经典的线性回归模型是建立在最小二乘法 (OLS模型) 基础上对参数进行“平均”或“全局”估计。如果自变量为空间数据,且自变量间存在空间自相关性,传统回归模型(OLS模型)残差项独立的假设将无法满足。地理加权回归(GWR)模型能够反映参数在不同空间的空间非平稳性,使变量间的关系可以随空间位置的变化而变化,其结果更符合客观实际,能反映局部情况。
杨晴青,刘倩,尹莎,张戬,杨新军,高岩辉.秦巴山区乡村交通环境脆弱性及影响因素——以陕西省洛南县为例[J].地理学报,2019,74(06):1236-1251.
地理加权回归的软件平台有不少,如GWR,Arcgis等,武汉大学卢宾宾老师开发了GWmodel函数包,囊括了地理加权回归分析技术、混合地理加权回归分析模型、地理加权回归分析共线性纠偏、地理加权回归分析预测模型、地理加权汇总统计量、地理加权主成分分析、地理加权判别分析等地理加权建模技术,采用定量分析的手段分析空间数据关系异质性或非平稳性特征。
学习地理加权回归首先了解空间自相关和空间回归分析
#library packages
library(rgeos)
library(maptools) #读取空间数据
library(spdep) #用于空间自相关分析
library(RColorBrewer)
library(GWmodel) #地理加权回归包
library(gstat) #空间插值
library(raster) #栅格数据处理
#import data
LNHP <- readShapePoints("Data/LNHP",verbose = T,proj4string = CRS("+init=epsg:27700"))

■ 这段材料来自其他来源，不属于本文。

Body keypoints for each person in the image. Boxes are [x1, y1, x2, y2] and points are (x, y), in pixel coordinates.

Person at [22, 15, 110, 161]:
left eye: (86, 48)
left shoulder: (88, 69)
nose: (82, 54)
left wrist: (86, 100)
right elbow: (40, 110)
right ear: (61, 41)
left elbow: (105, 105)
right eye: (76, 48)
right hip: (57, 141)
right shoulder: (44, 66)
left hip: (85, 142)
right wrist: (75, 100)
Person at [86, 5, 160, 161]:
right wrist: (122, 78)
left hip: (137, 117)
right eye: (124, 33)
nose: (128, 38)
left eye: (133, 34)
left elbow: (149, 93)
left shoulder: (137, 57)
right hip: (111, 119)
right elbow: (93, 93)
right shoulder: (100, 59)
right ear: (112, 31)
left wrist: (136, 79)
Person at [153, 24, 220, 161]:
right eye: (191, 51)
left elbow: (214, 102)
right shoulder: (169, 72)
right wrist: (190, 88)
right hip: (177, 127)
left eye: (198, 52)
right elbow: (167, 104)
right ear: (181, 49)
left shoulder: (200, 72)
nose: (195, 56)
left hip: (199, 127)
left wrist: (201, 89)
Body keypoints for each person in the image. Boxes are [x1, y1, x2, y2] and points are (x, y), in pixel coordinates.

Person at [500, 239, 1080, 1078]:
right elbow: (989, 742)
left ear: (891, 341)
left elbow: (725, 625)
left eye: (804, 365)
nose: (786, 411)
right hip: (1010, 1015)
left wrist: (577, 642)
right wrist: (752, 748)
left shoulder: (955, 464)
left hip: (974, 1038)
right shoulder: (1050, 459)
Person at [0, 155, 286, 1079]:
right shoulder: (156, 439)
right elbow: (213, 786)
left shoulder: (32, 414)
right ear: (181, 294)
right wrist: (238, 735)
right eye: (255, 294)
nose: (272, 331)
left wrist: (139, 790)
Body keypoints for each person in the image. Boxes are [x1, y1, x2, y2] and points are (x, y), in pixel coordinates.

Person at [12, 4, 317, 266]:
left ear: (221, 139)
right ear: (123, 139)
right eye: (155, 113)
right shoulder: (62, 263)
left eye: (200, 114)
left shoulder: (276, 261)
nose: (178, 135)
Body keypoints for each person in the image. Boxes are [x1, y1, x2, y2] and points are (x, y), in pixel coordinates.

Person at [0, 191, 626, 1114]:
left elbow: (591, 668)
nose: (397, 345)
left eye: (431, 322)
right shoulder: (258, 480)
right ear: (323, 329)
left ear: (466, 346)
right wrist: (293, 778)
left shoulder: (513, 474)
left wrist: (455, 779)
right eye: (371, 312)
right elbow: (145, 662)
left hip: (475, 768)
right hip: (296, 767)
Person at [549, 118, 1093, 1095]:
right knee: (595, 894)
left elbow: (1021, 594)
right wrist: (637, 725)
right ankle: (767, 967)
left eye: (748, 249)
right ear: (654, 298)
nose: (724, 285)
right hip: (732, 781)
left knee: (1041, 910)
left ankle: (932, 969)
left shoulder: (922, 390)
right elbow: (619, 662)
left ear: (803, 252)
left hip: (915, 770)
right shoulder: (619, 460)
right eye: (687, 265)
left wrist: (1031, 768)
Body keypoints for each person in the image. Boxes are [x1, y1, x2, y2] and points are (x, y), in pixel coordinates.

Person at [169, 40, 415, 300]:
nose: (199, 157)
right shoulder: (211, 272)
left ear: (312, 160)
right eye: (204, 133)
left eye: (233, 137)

LN.bou <- readShapePoly("Data/LondonBorough",verbose = T,proj4string = CRS("+init=epsg:27700"))
在现实地理世界中,由于受到相邻地物之间交互作用和空间扩散作用的影响,空间对象彼此之间不是相互独立存在,而存在较强的空间依赖关系(spatial dependence)。
在学习空间自相关分析技术之前需要了解空间邻域(Spatial Neighbours)的定义,它是空间自相关分析权重计算的基础,直接关系到空间自相关分析的最终结果。
函数包spdep提供了poly2nb函数生成多边形Queen邻域和Rook邻域
LN.bou.nbl <- poly2nb(LN.bou) #生成queen邻域
LN.bou.nbl
plot(LN.bou,border="lightgrey")
plot(LN.bou.nbl,coordinates(LN.bou),col="red",add=TRUE)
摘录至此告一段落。